# WORK INSTRUCTION:
Please restate word for word all lines from the one containing "Zur Lebenshilfe 1" to the final line of the entries, and include no pictures.

[Page images and extracted text]

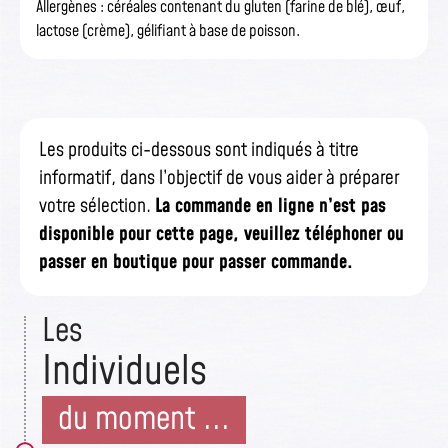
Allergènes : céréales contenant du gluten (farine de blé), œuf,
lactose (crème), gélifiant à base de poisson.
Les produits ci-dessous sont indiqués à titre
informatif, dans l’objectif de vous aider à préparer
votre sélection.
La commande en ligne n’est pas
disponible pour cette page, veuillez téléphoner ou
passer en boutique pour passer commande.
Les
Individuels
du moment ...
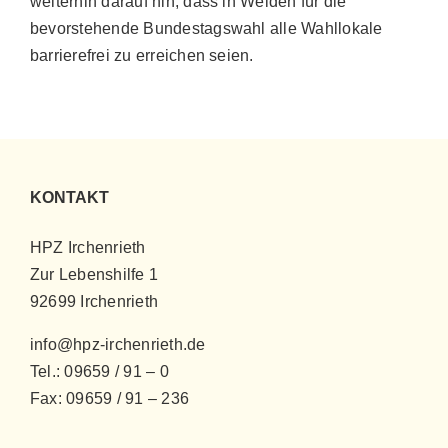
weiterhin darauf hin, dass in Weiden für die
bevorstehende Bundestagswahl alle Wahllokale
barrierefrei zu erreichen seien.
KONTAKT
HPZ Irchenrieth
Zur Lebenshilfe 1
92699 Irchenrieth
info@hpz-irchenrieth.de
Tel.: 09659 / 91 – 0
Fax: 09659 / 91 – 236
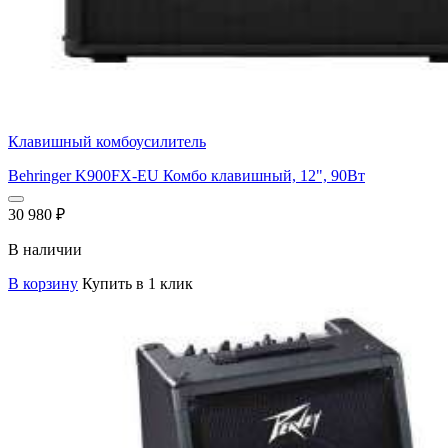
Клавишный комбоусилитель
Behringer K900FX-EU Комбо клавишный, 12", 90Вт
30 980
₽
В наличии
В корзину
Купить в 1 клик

# RESPONSE TO THIS TASK:
Zur Lebenshilfe 1
92699 Irchenrieth
info@hpz-irchenrieth.de
Tel.: 09659 / 91 – 0
Fax: 09659 / 91 – 236
Клавишный комбоусилитель
Behringer K900FX-EU Комбо клавишный, 12", 90Вт
30 980
₽
В наличии
В корзину
Купить в 1 клик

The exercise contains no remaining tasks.